Ryan Carter-Stanley first knew she wanted to pursue medicine when she held a tumor in her hands.
Carter-Stanley was about 14 years old when she traveled to Mexico on a medical mission trip with her father and her stepmother, an anesthesiologist and pediatric oncologist, respectively.
Carter-Stanley got to be bedside during one of the surgical procedures in which the doctors removed a tumor, so she held it –and thought it was the “coolest thing.”She was also impressed with the doctors who had gone to Mexico and, without receiving any compensation, were providing medical care to people who otherwise wouldn’t have received it.
“It was so overwhelming that at that point, I knew that’s what I wanted to do,” she said.
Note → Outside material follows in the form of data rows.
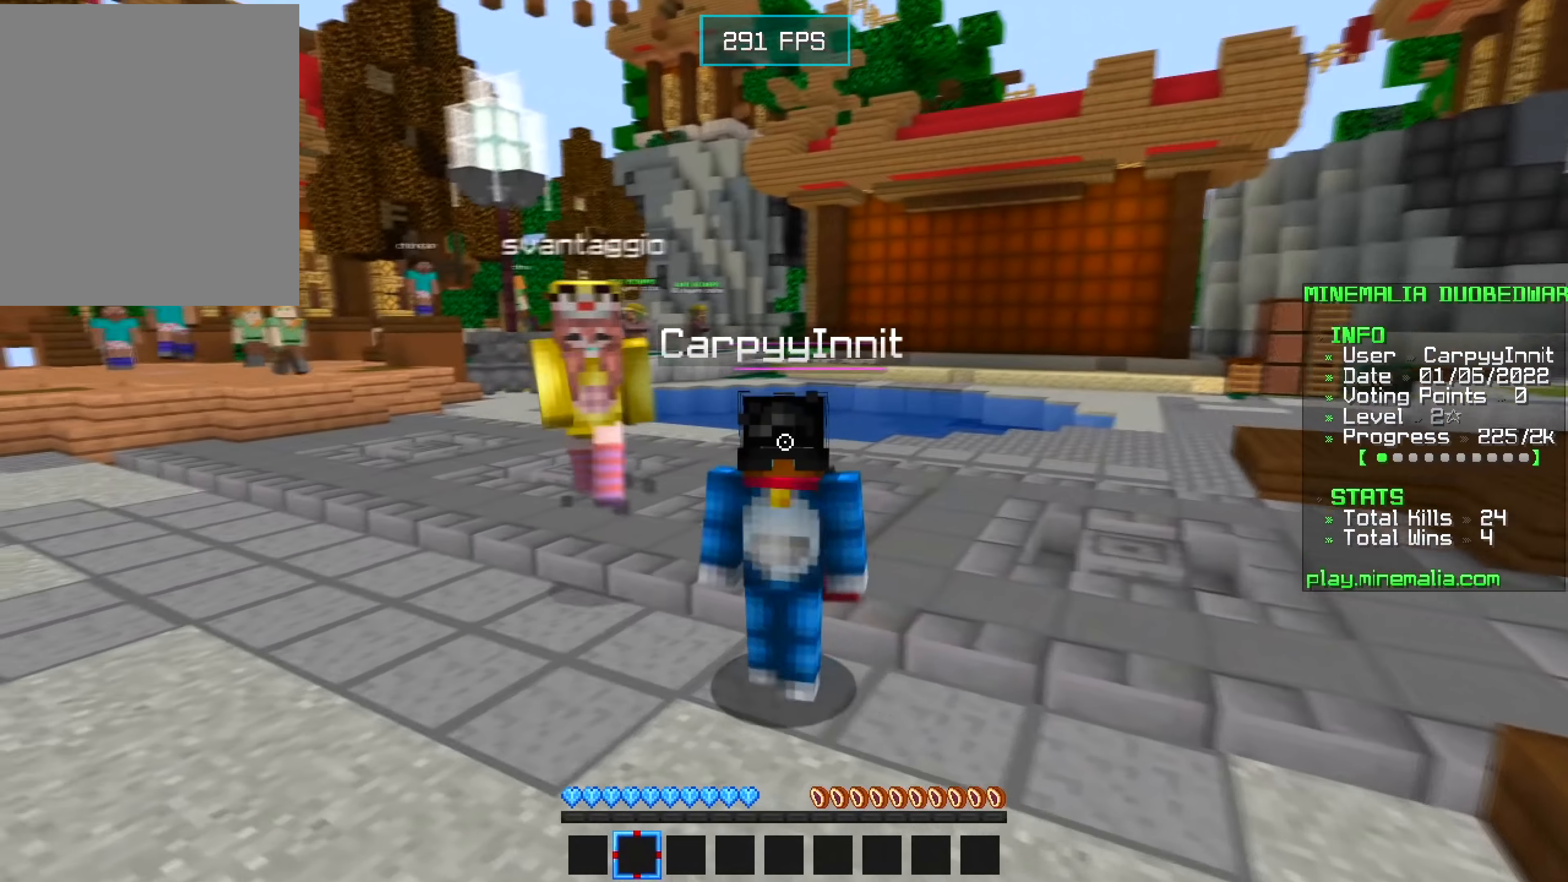
{"keys": [], "mouse": [], "events": [[16, "d", "up"], [233, "s", "up"]]}
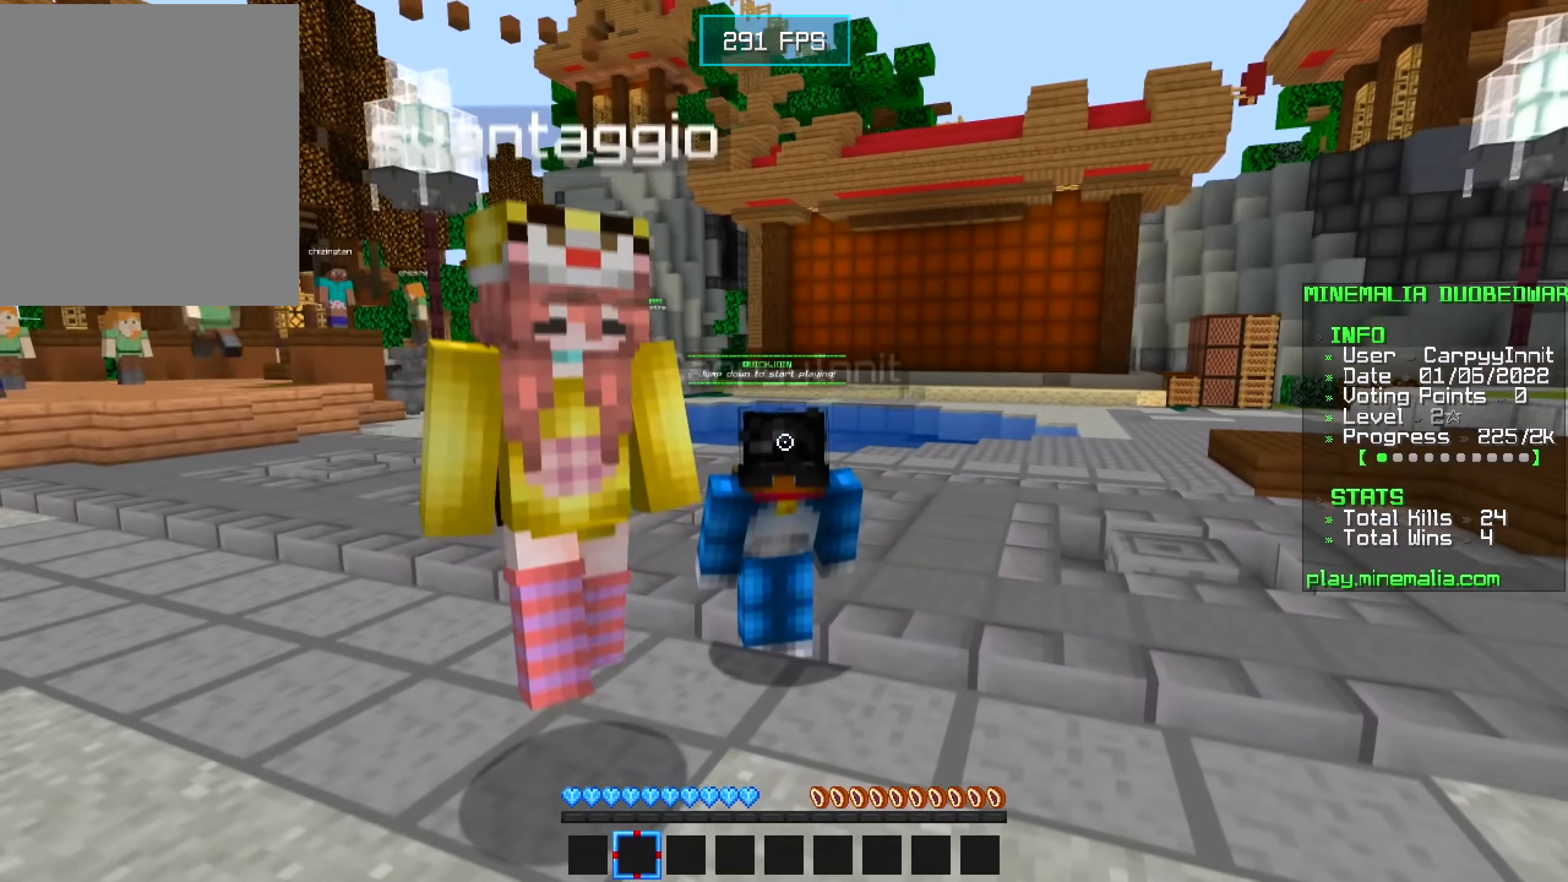
{"keys": ["w"], "mouse": [], "events": [[266, "w", "down"]]}
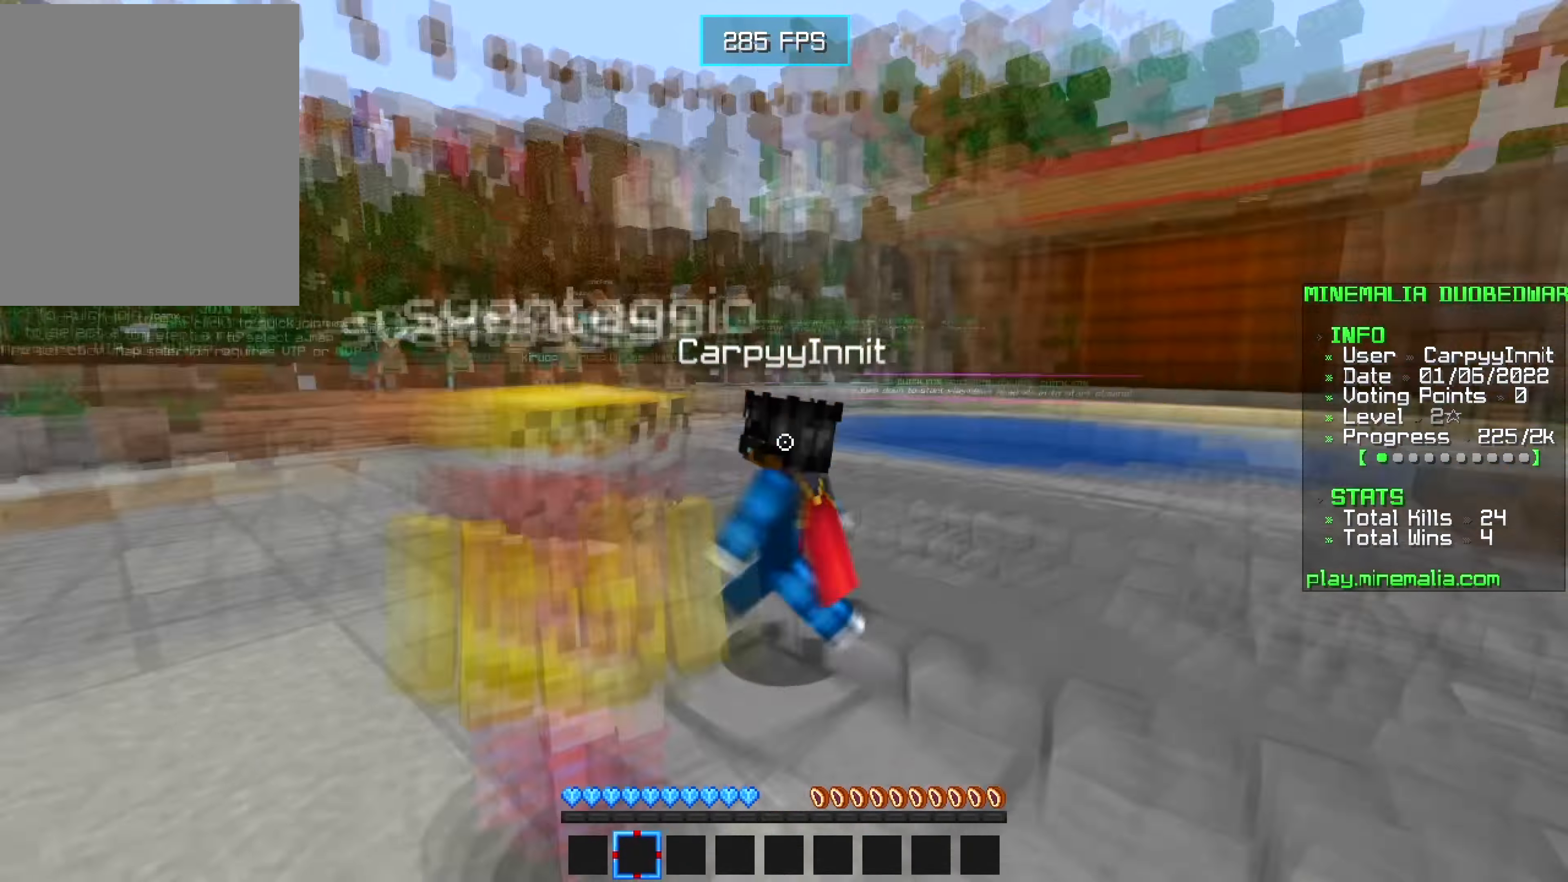
{"keys": [], "mouse": [], "events": [[50, "w", "up"]]}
Carter-Stanley, 17, of Kernersville, will be one of 20 incoming freshmen entering East Carolina University in August as EC Scholars – the most prestigious academic scholarship program the university offers. A senior at Robert E. Glenn High School, Carter-Stanley hopes to go into pre-med for her undergraduate degree and is interested in becoming a surgeon.
Carter-Stanley almost didn’t apply to ECU. Her family is full of fans of N.C. State University, and she had applied to scholarship programs at other schools. But her mother convinced her that it wouldn’t hurt to submit another application. Carter-Stanley’s feelings about ECU changed over time, and she eventually attended an Honors College program.
She left impressed with the sincerity with which the staff members wanted her to attend ECU. That’s how she knew that this was the university for her, and her parents agreed.
“You don’t get the feeling like, ‘You should want to go here’ or ‘You would be lucky to go here,’ but ‘We want you to go here,’” she said. “You’re already a part of the family at ECU.”
With Carter-Stanley scheduled to start school in the fall, the Pirate family will be getting a student with a record of leadership. During high school she served as the crisis control coordinator and secretary of the Key Club at the local level, and as the lieutenant governor of the Key Club at the district level, which includes six high schools. She has also served in a leadership role at Young Life, a Christian high school organization.
Instead of viewing college as the goal for which she’s been working, Carter-Stanley sees it as another step toward accomplishing her goals.
“For most people, they view an opportunity like this as almost reaching the end, like reaching that goal they’ve always been wanting,” she said. “I choose to view it more as a door that’s been opened.”
Carter-Stanley is the daughter of Kimberly and Scott Stanley.